ACTIVITIES:
• 1. Name every person mentioned by name in the Educator Astronaut kickoff report.
• 2. Extend the Educator Astronaut kickoff report with a few more sentences, starting after its final one.

EXERCISE PASSAGE:
◇ ◇ ◇ ◇ ◇ ◇ ◇

The formal kickoff was held this morning at Hardy Middle School in Washington DC. Present at the event was NASA Administrator O'Keefe, his senior staff, Florida First Lady Columba Bush, and hundreds of excited kids.

According to O'Keefe "NASA leads the most ambitious exploration and scientific research efforts in history. It's a legacy that is in jeopardy unless we find innovative ways to get students and the entire education community excited about mathematics and science. We believe the Educator Astronaut Program will help us fulfill our mandate to inspire that next generation of explorers."

NASA's next teacher in space (the proper term is now Educator Mission Specialist) Barbara Morgan encouraged students to "C'mon up! Any one of you students could go to Mars - or be part of team that directs those missions. We ask you students to join us and think about coming to work at NASA."

Recently appointed Associate Administrator for Education Dr. Adena Williams Loston will manage the Educator Mission Specialist selection program in at NASA Headquarters. She said "Educator Astronauts will be able to provide a direct connection between America's teachers and students, and the various careers and opportunities associated with space exploration through the Nation's aerospace program. Education has always been a part of NASA's mission, and we have renewed our commitment to get students excited about science, technology, engineering and mathematics again".

NASA will not be the "Alpha and Omega" on this according to Loston and already has a number of partners lined up to help. They include the Department of Education, the National Science Foundation, the Challenger Center, and a number of professional organizations and industrial partners.

◇ ◇ ◇ ◇ ◇ ◇ ◇

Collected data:
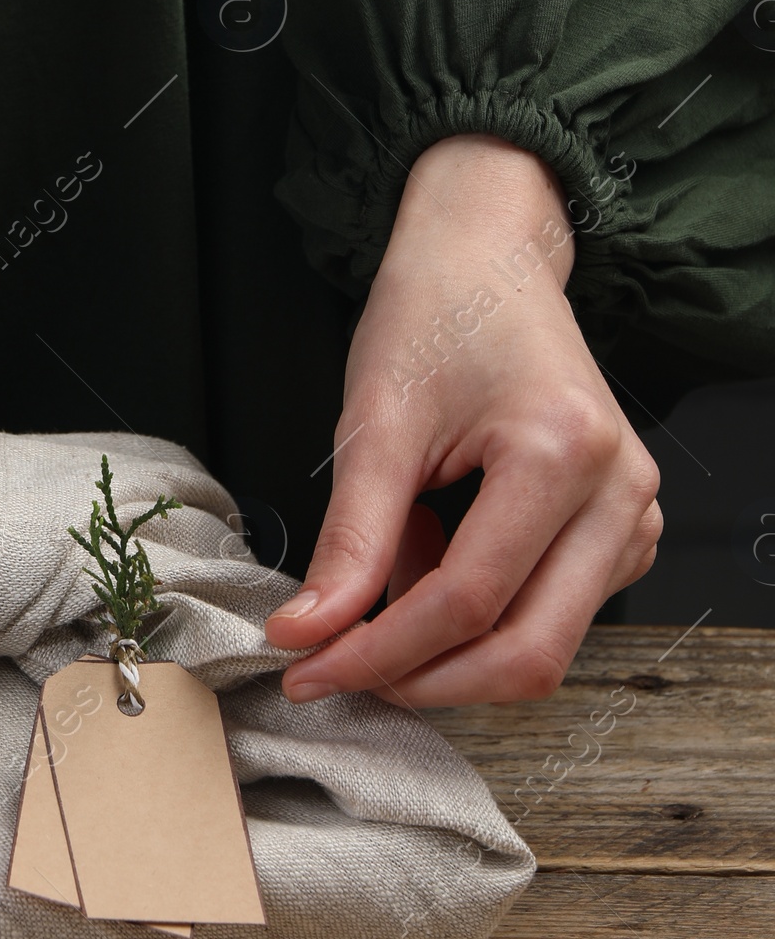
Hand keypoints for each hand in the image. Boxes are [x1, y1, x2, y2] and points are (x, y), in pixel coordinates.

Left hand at [264, 134, 660, 705]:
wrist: (487, 261)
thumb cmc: (434, 317)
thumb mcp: (374, 423)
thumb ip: (349, 541)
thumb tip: (307, 633)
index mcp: (562, 451)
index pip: (467, 601)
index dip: (378, 652)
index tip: (305, 670)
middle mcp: (619, 491)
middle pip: (527, 651)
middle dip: (422, 677)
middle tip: (335, 669)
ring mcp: (633, 516)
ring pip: (542, 645)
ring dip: (449, 643)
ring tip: (387, 566)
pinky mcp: (623, 531)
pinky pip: (553, 615)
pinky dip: (478, 615)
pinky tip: (429, 552)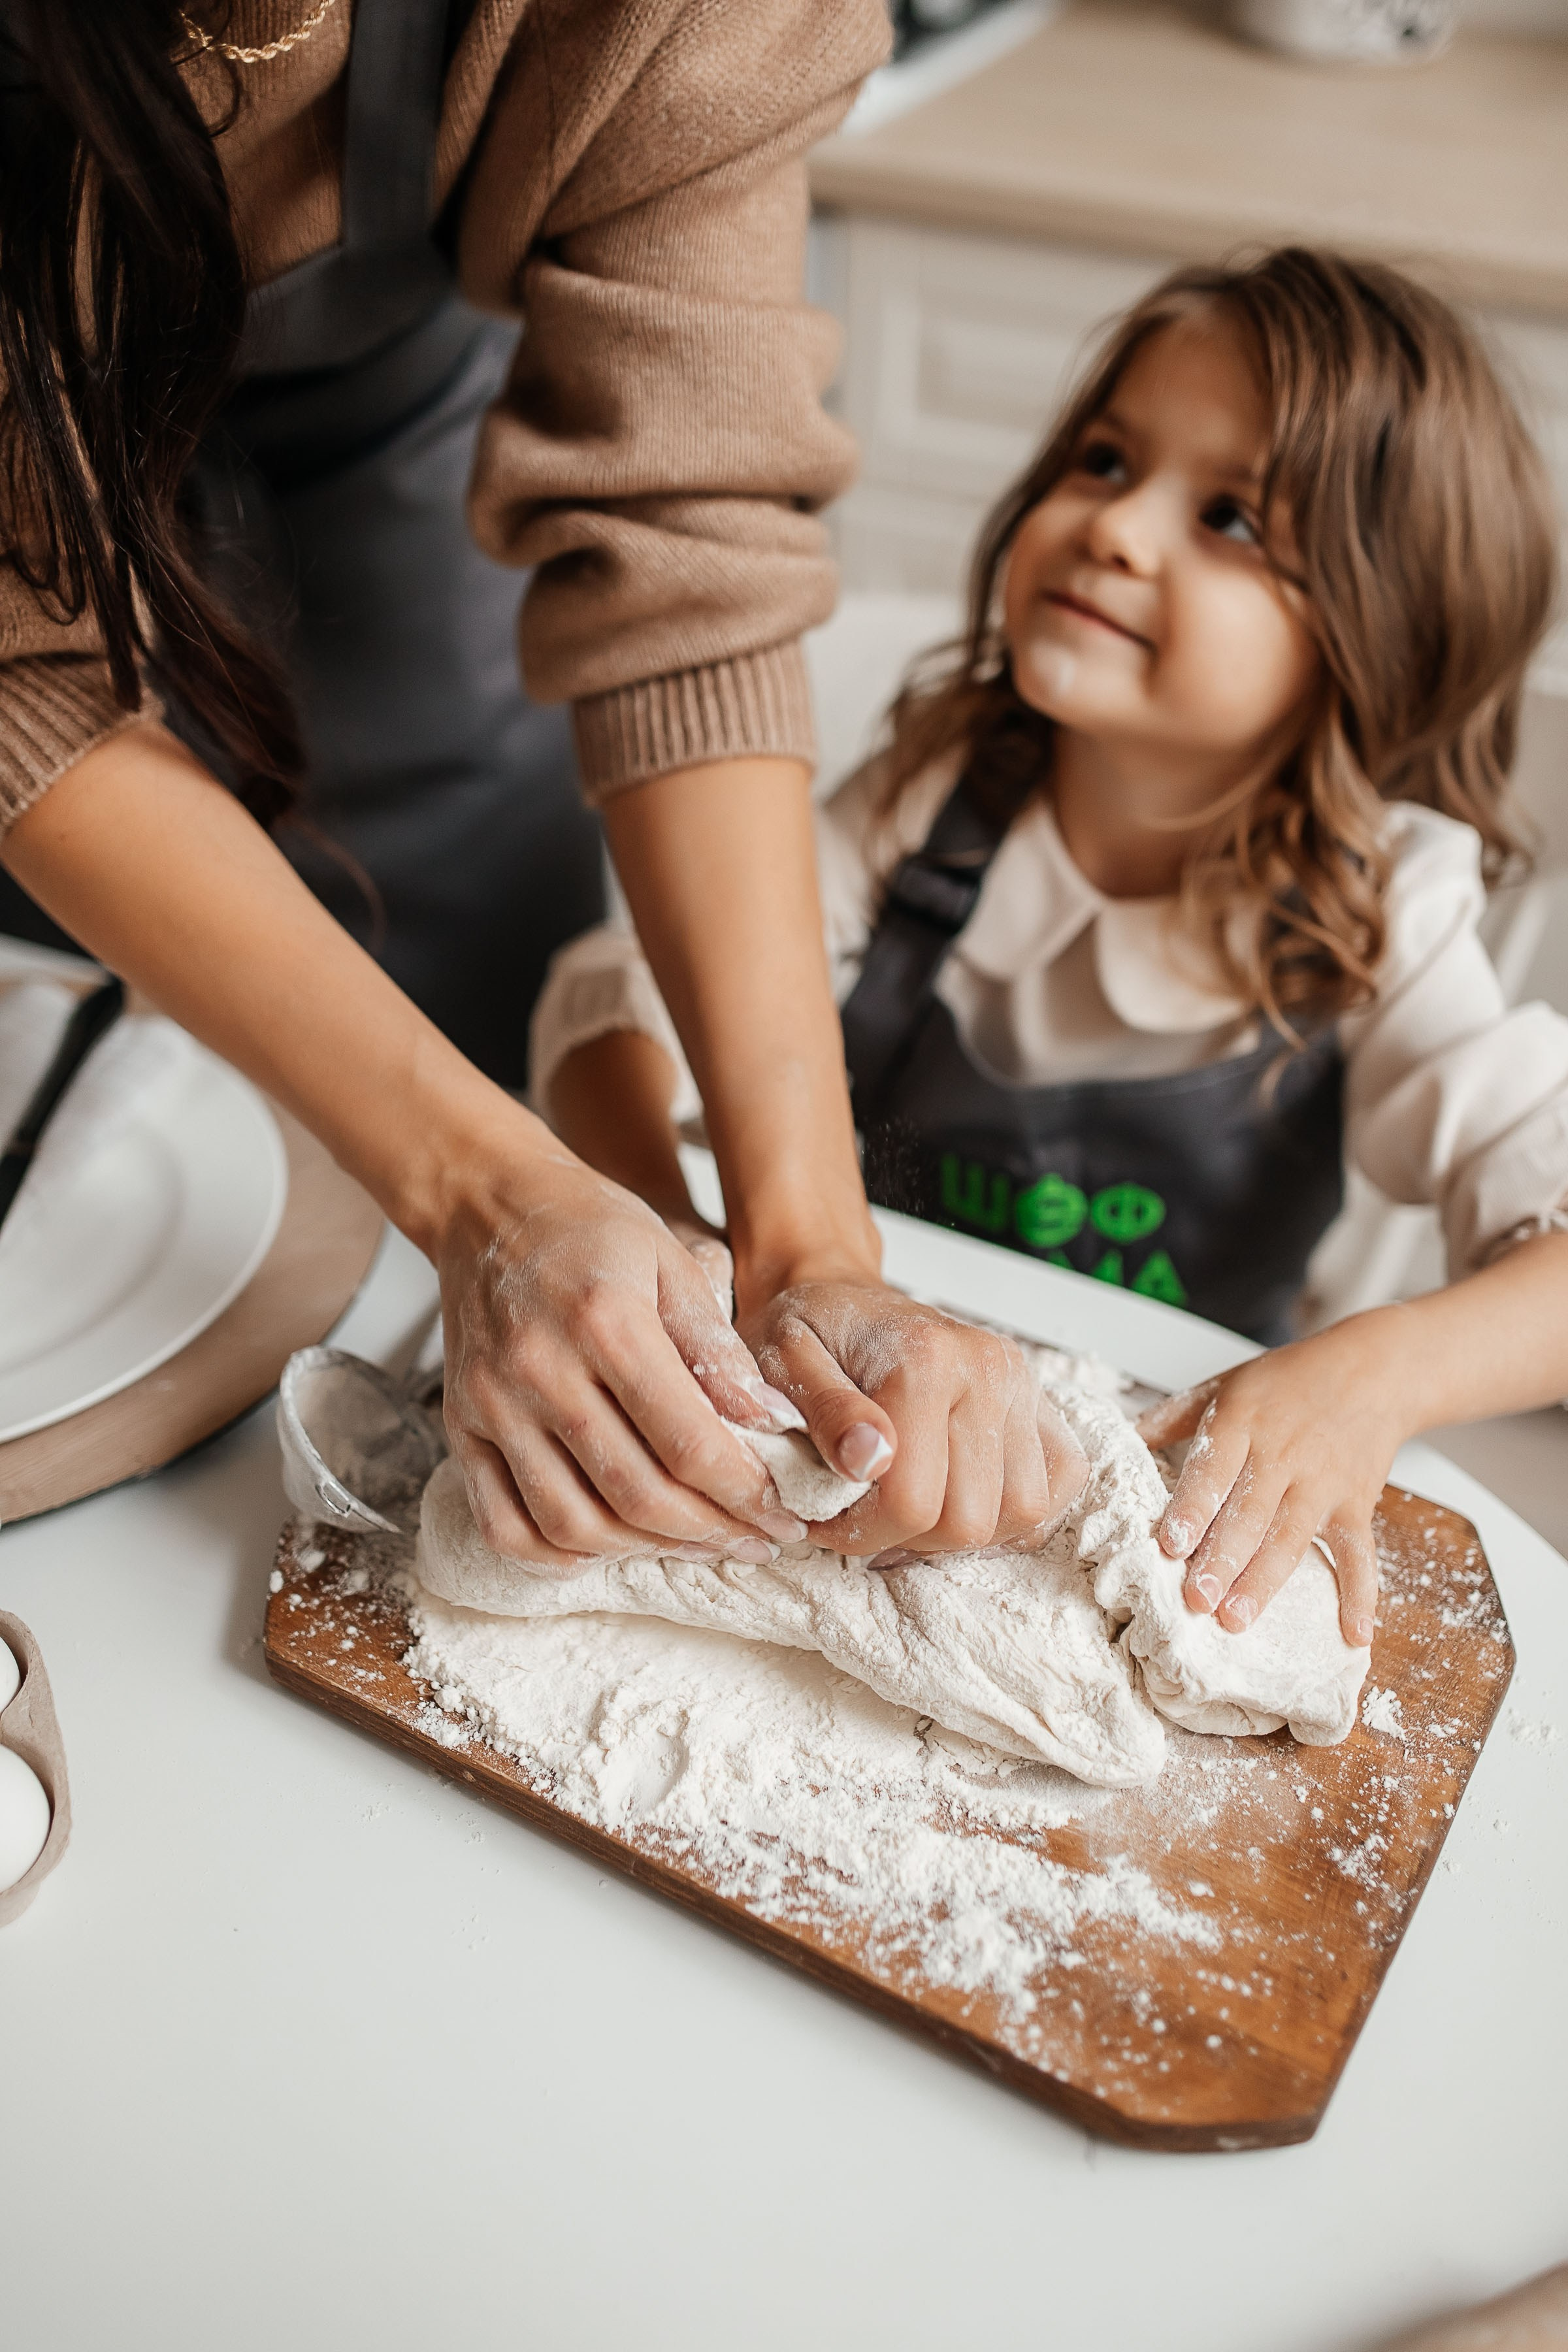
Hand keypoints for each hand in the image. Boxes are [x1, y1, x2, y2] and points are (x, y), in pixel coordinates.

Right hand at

◇ ◇ ◇ ◇ ◇ ◇ ◇

RESULTS FOR EACH TASK:
• 1. O'Keefe, Columba Bush, Barbara Morgan, Adena Williams Loston

• 2.
Later, in a teleconference with reporters, Loston went into greater detail about the program. The budget will be $2 million - $1 million from existing funds and another $1 million in new funds.

While she hesitated to anticipate how many teachers would respond, Loston noted that the last call for applications in the 1980's resulted in 12,000 applications and that she was hoping for similar success this time.

Loston expects to eventually select 3 to 6 educator mission specialists. According to Astronaut Kent Rominger, NASA would like to try and fly the first Educator Mission Specialist in late 2005 / early 2006 - and then fly at least one a year thereafter. Given that selectees will be fully-fledged mission specialist astronauts (i.e. trained with multiple skills), they will be rotated onto flight assignments in a fashion more or less identical to that used for current astronauts.

When asked how NASA will capture the interest expressed by applicants who are not selected, Loston noted that a wide interaction will be in place with NASA's existing educational activities such that these people will be used as part of ongoing activities.